"""

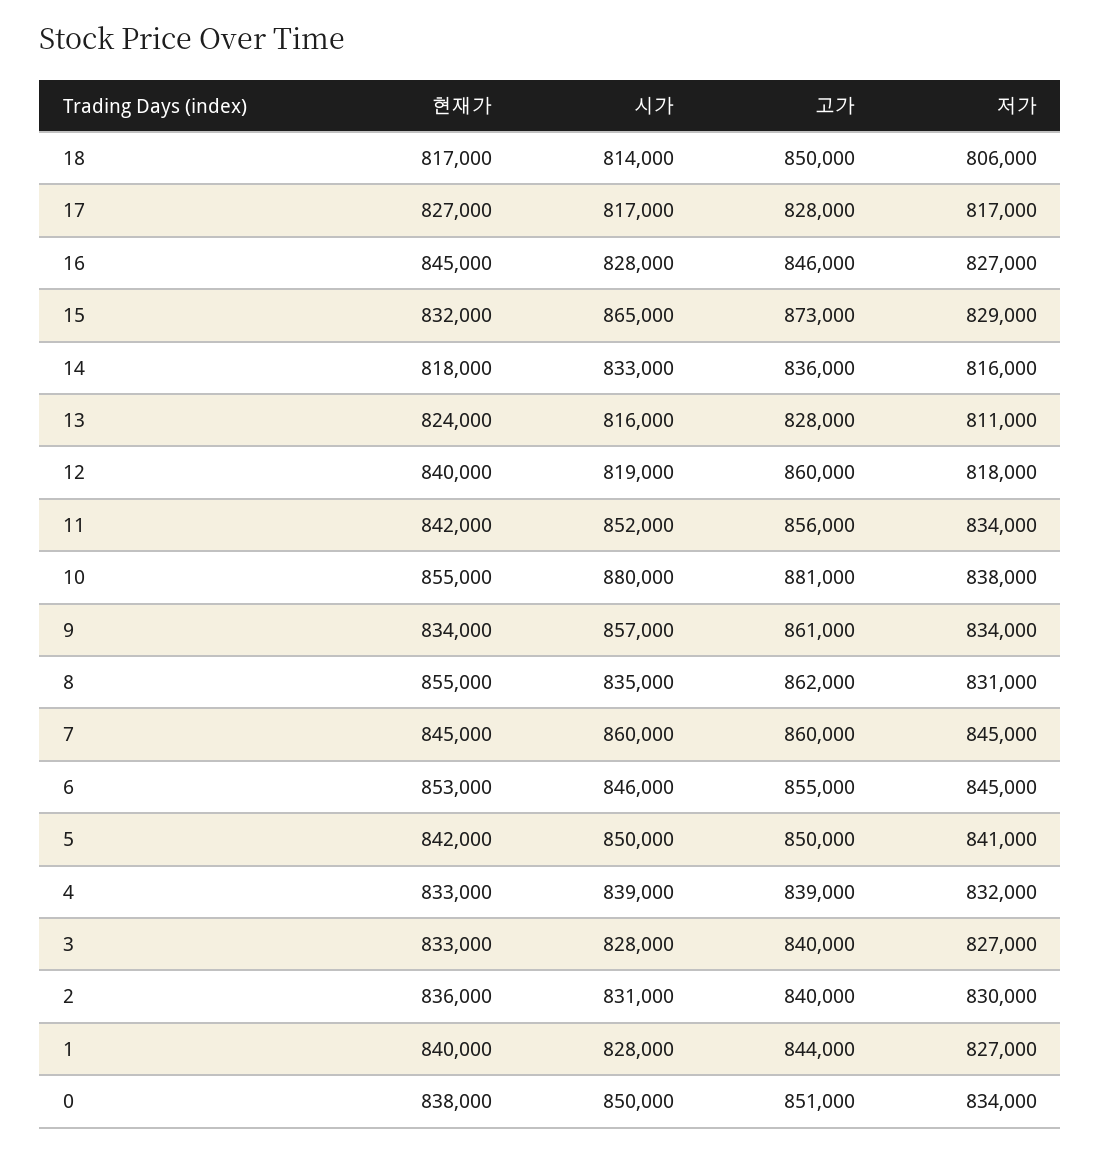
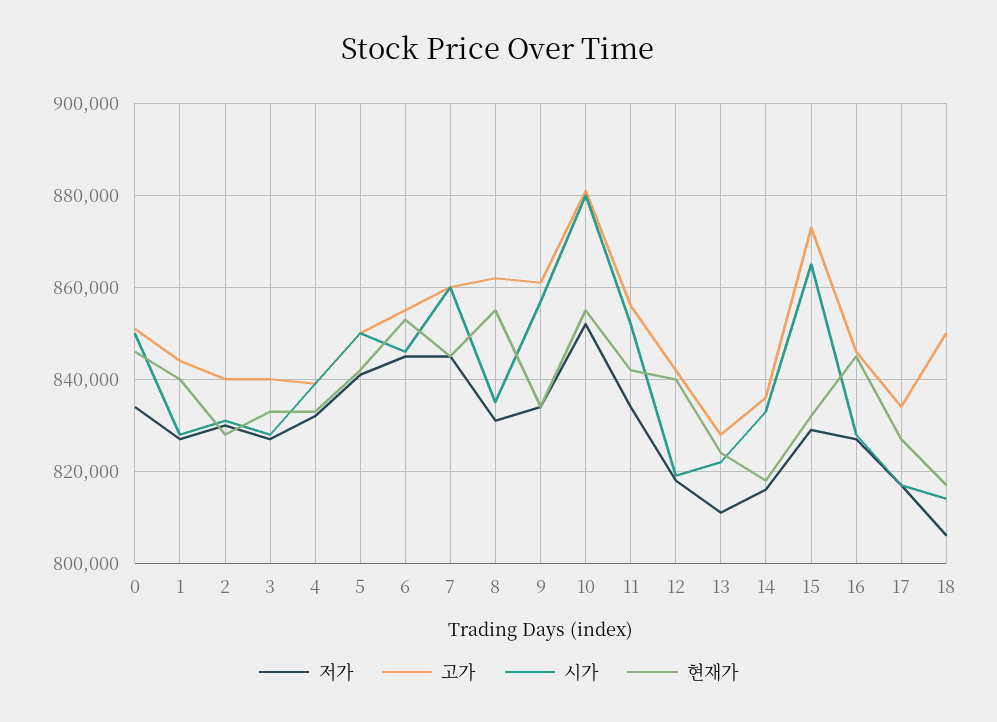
고가, 17: 828000 -> 834000
시가, 13: 816000 -> 822000
고가, 12: 860000 -> 842000
저가, 10: 838000 -> 852000
현재가, 2: 836000 -> 828000
현재가, 0: 838000 -> 846000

"""

- TASK BRIEF -
Starting at the line that contains "고가, 12: 860000 -> 842000", retype each line through the last one in the records, both included, and add nothing.

- ANSWER TO THE PROBLEM -
고가, 12: 860000 -> 842000
저가, 10: 838000 -> 852000
현재가, 2: 836000 -> 828000
현재가, 0: 838000 -> 846000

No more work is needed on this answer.